London (CNSNews.com) - NATO Monday sought to play down the emergence over the weekend of a what appears to be a major foreign policy difference between the American presidential candidates over the future of U.S. peacekeeping forces in the Balkans.
The talk of a pullout of American peacekeepers was "hypothetical," NATO spokesman Lee McClenny said by telephone from Brussels.
"We are a military alliance," he added. "We don't dabble or involve ourselves in the democratic process in any of the 19 member nations. It's not something the secretary-general [George Robertson] has commented on."
The issue arose when Condoleezza Rice, foreign policy advisor to Governor George W. Bush, said in a newspaper interview late last week the Republican candidate would, if elected, pull American troops out of the Balkans.
The burden of peacekeeping in Europe should be borne by the Europeans, she said, while the U.S. would instead focus on other trouble spots, in the Persian Gulf and Asia.
Her comments were backed up by Bush "one hundred per cent," his spokesman said, and senior campaign official Ari Fleischer told reporters a Bush administration would see the military's role as one of fighting and winning wars, rather than carrying out peacekeeping operations.
The high-profile response came from Vice President Al Gore himself. The Democratic candidate told a union rally in Washington Bush suffered from "a complete lack of judgment" and a "complete misunderstanding of history," making him unfit to be president.
Bush's policy "could jeopardize fragile alliances.
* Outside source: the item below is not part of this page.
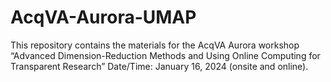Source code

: # AcqVA-Aurora-UMAP
This repository contains the materials for the AcqVA Aurora workshop “Advanced Dimension-Reduction Methods and Using  Online Computing for Transparent Research” Date/Time: January 16, 2024 (onsite and online).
It would be a damaging blow to NATO," Gore warned.
And in an unusual intervention into the campaign by the State Department, Secretary of State Madeleine Albright said Bush's view could send a "very dangerous signal" and lead to regional instability.
In a written statement over the weekend, Rice shot back: "Vice President Gore seems to have a vision of an indefinite U.S. military deployment in the Balkans." Under President Gore, the U.S. military would continue to be over-deployed and weakened, added Rice, who could be national security advisor in a Bush administration.
Rice said while Bush looked forward to working with NATO to bring stability to
the Balkans, "police functions and civil administration are not appropriate long-term roles for the American armed forces."
Approached for NATO's reaction, McClenny said there was no suggestion all American forces would be redeployed from the region.
"If you go back and look at the full range of comments that were made over the weekend, as Ms. Rice made very clear, they weren't talking about a total and complete withdrawal," McClenny said.
"They were talking about: a) consultations with European and other NATO allies; b) the possibility of moving ground troops ... but continuing to play a role in some sort of support functions. They were not explicit about what that might mean, I don't think. It's all hypothetical, and not something we'd have any comment about."
The U.S. has more than 11,000 troops deployed in the Balkans, and is the single largest contributor to the 36,000-strong NATO-led KFOR force in Kosovo.
Apart from Kosovo, another 30,000 international troops are in the region - 10,000 support troops in Macedonia and Albania, and 20,000 in the SFOR stability force overseeing the implementation of the 1995 Dayton accord in Bosnia. American servicemen comprise about one-fifth of the total Balkans deployment.
After the recent political transformation in Yugoslavia, Robertson said there were no plans to withdraw the troops from the Balkans.
The Texas-based independent intelligence analyst group Stratfor noted Monday that, up until now, Gore has sought to minimize foreign policy differences with Bush.
In choosing to respond to the "probe" from the Bush camp in a "massive, coordinated and intense" manner, the Gore campaign gave the impression that its opponents had hit a nerve, Stratfor said.
It pointed out that, on the surface, Yugoslavia may appear to be a success story for the Clinton-Gore administration - unlike the situation in the Middle East, for example.
"Nevertheless, Bush views Yugoslavia as the vulnerable point in Democratic foreign policy." Bush had not challenged Gore on the decision to intervene militarily in the Balkans, but rather on his exit strategy.
"Gore and the Clinton administration have positioned the United States for a long-term presence in the Balkans. Bush has chosen this long-term presence as the battleground," according to Stratfor.